**ENTRIES SHOWN:**

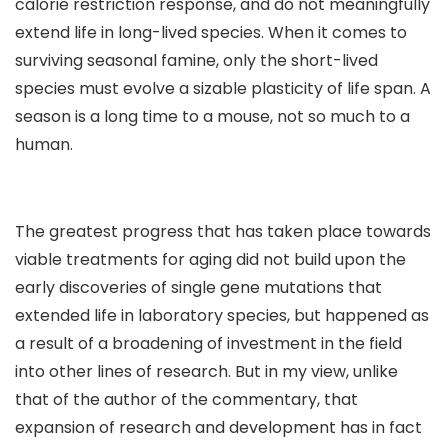
calorie restriction response, and do not meaningfully
extend life in long-lived species. When it comes to
surviving seasonal famine, only the short-lived
species must evolve a sizable plasticity of life span. A
season is a long time to a mouse, not so much to a
human.
The greatest progress that has taken place towards
viable treatments for aging did not build upon the
early discoveries of single gene mutations that
extended life in laboratory species, but happened as
a result of a broadening of investment in the field
into other lines of research. But in my view, unlike
that of the author of the commentary, that
expansion of research and development has in fact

**EXERCISE REQUIREMENTS:**
Exact copies of the line containing "early discoveries of" and of every line after it through the end of the entries are all that should be output.

**TASK OUTPUT:**
early discoveries of single gene mutations that
extended life in laboratory species, but happened as
a result of a broadening of investment in the field
into other lines of research. But in my view, unlike
that of the author of the commentary, that
expansion of research and development has in fact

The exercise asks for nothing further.